**Given records**.

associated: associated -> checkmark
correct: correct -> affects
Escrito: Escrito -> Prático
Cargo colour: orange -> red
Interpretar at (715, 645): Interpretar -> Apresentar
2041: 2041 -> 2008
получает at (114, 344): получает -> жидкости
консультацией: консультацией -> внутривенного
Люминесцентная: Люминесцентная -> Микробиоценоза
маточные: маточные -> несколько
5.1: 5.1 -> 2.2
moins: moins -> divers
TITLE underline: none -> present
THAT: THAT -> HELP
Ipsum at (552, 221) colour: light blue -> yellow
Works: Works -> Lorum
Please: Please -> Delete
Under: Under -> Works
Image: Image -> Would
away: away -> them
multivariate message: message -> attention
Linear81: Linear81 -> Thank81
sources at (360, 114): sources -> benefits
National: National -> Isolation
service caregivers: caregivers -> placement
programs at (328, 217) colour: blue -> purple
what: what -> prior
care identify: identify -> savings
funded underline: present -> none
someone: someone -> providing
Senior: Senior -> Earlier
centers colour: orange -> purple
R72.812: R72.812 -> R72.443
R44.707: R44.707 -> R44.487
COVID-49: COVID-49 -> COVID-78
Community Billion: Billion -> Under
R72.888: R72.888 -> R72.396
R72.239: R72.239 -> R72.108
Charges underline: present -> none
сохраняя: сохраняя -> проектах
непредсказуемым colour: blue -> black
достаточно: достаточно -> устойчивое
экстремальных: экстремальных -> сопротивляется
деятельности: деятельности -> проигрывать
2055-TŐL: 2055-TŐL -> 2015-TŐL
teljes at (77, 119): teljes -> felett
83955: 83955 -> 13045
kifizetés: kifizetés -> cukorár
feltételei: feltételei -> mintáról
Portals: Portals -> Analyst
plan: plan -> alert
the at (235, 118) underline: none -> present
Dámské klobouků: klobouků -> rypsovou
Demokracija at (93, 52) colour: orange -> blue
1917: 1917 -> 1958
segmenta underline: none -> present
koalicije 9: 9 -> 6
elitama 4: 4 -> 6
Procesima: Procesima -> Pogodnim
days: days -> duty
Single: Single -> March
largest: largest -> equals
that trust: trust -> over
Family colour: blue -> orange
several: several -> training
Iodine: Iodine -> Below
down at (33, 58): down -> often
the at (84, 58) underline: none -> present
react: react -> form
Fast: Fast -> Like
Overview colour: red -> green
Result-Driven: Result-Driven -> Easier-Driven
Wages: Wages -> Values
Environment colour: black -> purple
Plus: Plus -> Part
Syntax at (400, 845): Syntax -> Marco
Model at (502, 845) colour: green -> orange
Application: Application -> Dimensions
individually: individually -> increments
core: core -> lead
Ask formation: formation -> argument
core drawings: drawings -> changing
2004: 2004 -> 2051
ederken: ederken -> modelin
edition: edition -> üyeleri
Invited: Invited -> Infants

**Work to complete**. Reproduce the material verbatim from its first line down through the line containing "THAT: THAT -> HELP", including both of those lines.

**Finished task**.
associated: associated -> checkmark
correct: correct -> affects
Escrito: Escrito -> Prático
Cargo colour: orange -> red
Interpretar at (715, 645): Interpretar -> Apresentar
2041: 2041 -> 2008
получает at (114, 344): получает -> жидкости
консультацией: консультацией -> внутривенного
Люминесцентная: Люминесцентная -> Микробиоценоза
маточные: маточные -> несколько
5.1: 5.1 -> 2.2
moins: moins -> divers
TITLE underline: none -> present
THAT: THAT -> HELP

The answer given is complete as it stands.